26 octobre 2004

Notre valeur à la carte

Il y a des fois où j'aimerais bien avoir quelque talent de caricaturiste. Ainsi, ce matin, où je me suis mis à supputer quelle est notre valeur à la carte.



Notre bouche est particulièrement appréciée dans les épiceries et dans les restaurants. Notre peau vaut cher dans les pharmacies et dans les friperies de jamais ou de déjà porté. À la quincaillerie, on toise plutôt nos bras. Nos yeux font la fortune des éditeurs et des télédiffuseurs; des lunettiers aussi, et des donneurs de spectacles en tous genres. Dans les magasins d'appareils électroniques, ce sont surtout nos oreilles qui rapportent. Et que feraient les parfumeries sans notre nez dont on se fiche pas mal qu'il soit gros ou petit! Vous avez vu comment les vendeurs d'articles de sports lorgnent nos jambes? Dans les boutiques de produits dits naturels, notre ventre fait fureur. Dans les bijouteries, ce sont nos doigts qui ont de la valeur, dès l'entrée; et plus encore, à la sortie. Quant à nos pieds, ils sont les bienvenus chez tous les bottiers. Même notre sexe est discrètement convoité dans les bars et boutiques érotisés.
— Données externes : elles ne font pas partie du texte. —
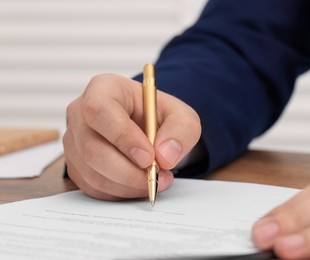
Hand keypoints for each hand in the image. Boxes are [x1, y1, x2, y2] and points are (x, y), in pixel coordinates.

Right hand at [63, 74, 200, 200]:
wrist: (146, 127)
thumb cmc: (158, 116)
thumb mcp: (181, 115)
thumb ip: (181, 130)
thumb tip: (165, 156)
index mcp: (104, 89)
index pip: (100, 111)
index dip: (123, 138)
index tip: (149, 157)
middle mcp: (80, 113)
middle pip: (92, 149)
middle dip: (128, 171)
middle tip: (157, 176)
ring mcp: (74, 141)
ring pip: (92, 173)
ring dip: (127, 185)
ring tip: (155, 179)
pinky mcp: (76, 165)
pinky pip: (92, 187)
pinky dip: (120, 192)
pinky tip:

Allez dans un centre commercial ou marchez sur une rue principale un jour de semaine où il y a peu d'achalandage et où les commerçants, tout sourire, vous regardent déambuler. En passant d'une porte à l'autre, vous prendrez conscience de votre valeur marchande, de celle de vos pieds, de celle de votre peau, de celle de vos doigts, de celle de votre estomac... En arrivant devant la banque du lieu, vous aurez même le sentiment d'avoir une valeur globale, de la tête aux pieds : une valeur à la carte.